Charlie’s country : sale passe pour Charlie qui cherche un sens à la vie.
Dans son taudis, octroyé par l’État australien aux autochtones, Charlie (David Gulpilil) est un peu malheureux. Il fume de la ganja quand il peut. Il se sent dépossédé. Il se laisse un peu aller. De sa démarche souple et nonchalante, il parcourt le bled, insultant au passage les forces de l’ordre. Il quémande un logement plus grand. Plus confortable. Sans succès. On suit ses boires et déboires. Charlie a du mal à s’adapter aux changements que subit sa terre natale colonisée. Les postes de police et ses policiers anglophones, les interdictions, les drugstores, ne font pas partie de ses fondamentaux. Charlie a donc des difficultés à s’y faire et le choc des civilisations conduit à des situations cocasses : lorsque lui et son ami Blake Pete (Peter Djigirr) se font confisquer le 4×4 rafistolé non réglementaire avec lequel ils ont été chasser le buffle dans le bush, buffle qu’ils ramènent sur le capot et qui va pourrir dans la cour du commissariat ; ou lorsqu’il « emprunte » un véhicule à ces mêmes forces de l’ordre ; ou bien lorsqu’il se fait confisquer la lance qu’il vient de confectionner après qu’on lui a confisqué son fusil à canon scié non homologué…
On le voit, les thèmes de la propriété privée, de l’expropriation, de l’accaparement, de la spoliation sont sous-jacents.
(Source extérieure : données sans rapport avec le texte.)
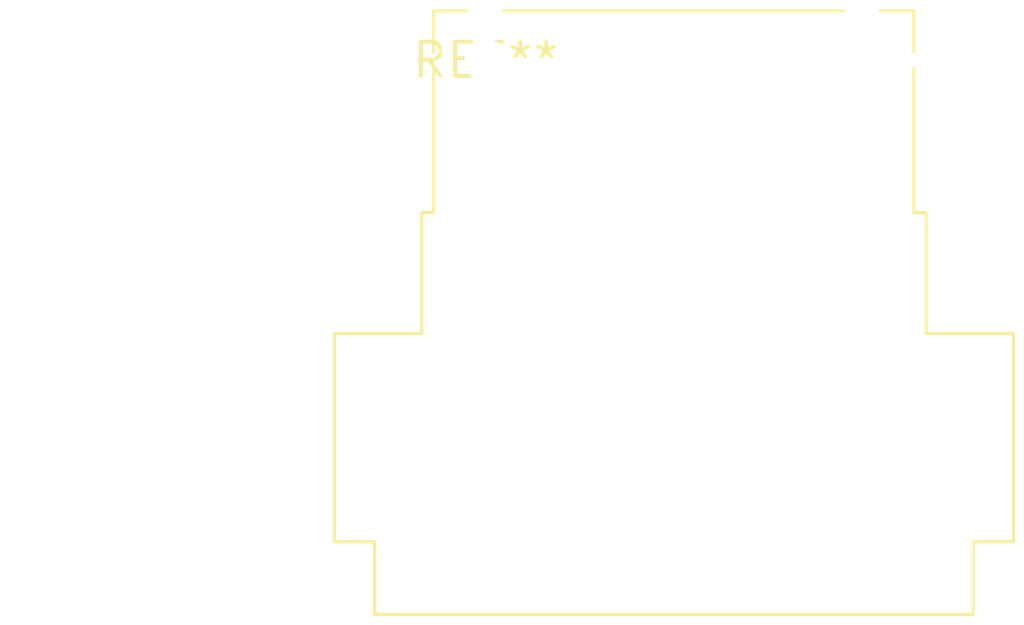
<source format=kicad_pcb>
(kicad_pcb (version 20240108) (generator pcbnew)

  (general
    (thickness 1.6)
  )

  (paper "A4")
  (layers
    (0 "F.Cu" signal)
    (31 "B.Cu" signal)
    (32 "B.Adhes" user "B.Adhesive")
    (33 "F.Adhes" user "F.Adhesive")
    (34 "B.Paste" user)
    (35 "F.Paste" user)
    (36 "B.SilkS" user "B.Silkscreen")
    (37 "F.SilkS" user "F.Silkscreen")
    (38 "B.Mask" user)
    (39 "F.Mask" user)
    (40 "Dwgs.User" user "User.Drawings")
    (41 "Cmts.User" user "User.Comments")
    (42 "Eco1.User" user "User.Eco1")
    (43 "Eco2.User" user "User.Eco2")
    (44 "Edge.Cuts" user)
    (45 "Margin" user)
    (46 "B.CrtYd" user "B.Courtyard")
    (47 "F.CrtYd" user "F.Courtyard")
    (48 "B.Fab" user)
    (49 "F.Fab" user)
    (50 "User.1" user)
    (51 "User.2" user)
    (52 "User.3" user)
    (53 "User.4" user)
    (54 "User.5" user)
    (55 "User.6" user)
    (56 "User.7" user)
    (57 "User.8" user)
    (58 "User.9" user)
  )

  (setup
    (pad_to_mask_clearance 0)
    (pcbplotparams
      (layerselection 0x00010fc_ffffffff)
      (plot_on_all_layers_selection 0x0000000_00000000)
      (disableapertmacros false)
      (usegerberextensions false)
      (usegerberattributes false)
      (usegerberadvancedattributes false)
      (creategerberjobfile false)
      (dashed_line_dash_ratio 12.000000)
      (dashed_line_gap_ratio 3.000000)
      (svgprecision 4)
      (plotframeref false)
      (viasonmask false)
      (mode 1)
      (useauxorigin false)
      (hpglpennumber 1)
      (hpglpenspeed 20)
      (hpglpendiameter 15.000000)
      (dxfpolygonmode false)
      (dxfimperialunits false)
      (dxfusepcbnewfont false)
      (psnegative false)
      (psa4output false)
      (plotreference false)
      (plotvalue false)
      (plotinvisibletext false)
      (sketchpadsonfab false)
      (subtractmaskfromsilk false)
      (outputformat 1)
      (mirror false)
      (drillshape 1)
      (scaleselection 1)
      (outputdirectory "")
    )
  )

  (net 0 "")

  (footprint "Jack_XLR_Neutrik_NC4MBH_Horizontal" (layer "F.Cu") (at 0 0))

)

</source>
Et c’est d’autant plus marquant que le partage et la solidarité ne s’expriment pas de la même façon chez les uns et les autres. La loi n’est pas pensée de la même façon selon que l’on soit fonctionnaire de police vaguement xénophobe ou bien chasseur-cueilleur en pleine crise d’acculturation. L’assimilation de la culture aborigène par la culture anglo-australienne se fait dans une certaine douleur.
Charlie’s country, sur un rythme lent, plutôt paisible, sans effets ni feux d’artifices, contient ainsi un bel éloge de la nature – « supermarché à ciel ouvert » – et une belle mise en opposition des sociétés humaines aux richesses qui entrent en friction avec force dégâts. Sur ces difficultés à cohabiter lorsque règne la loi du plus fort, le constat est, en substance, parfois désopilant, parfois tragique. Les lois des groupes humains, à l’instar de celles de la nature, sont subtiles, tantôt cruelles, tantôt favorables. Et dans cette alternance, dans ce conflit, dans cette sarabande un peu folle, on conçoit que tout n’est pas perdu, la vie oscillant au gré des événements entre drame et comédie… Un nouvel équilibre est possible.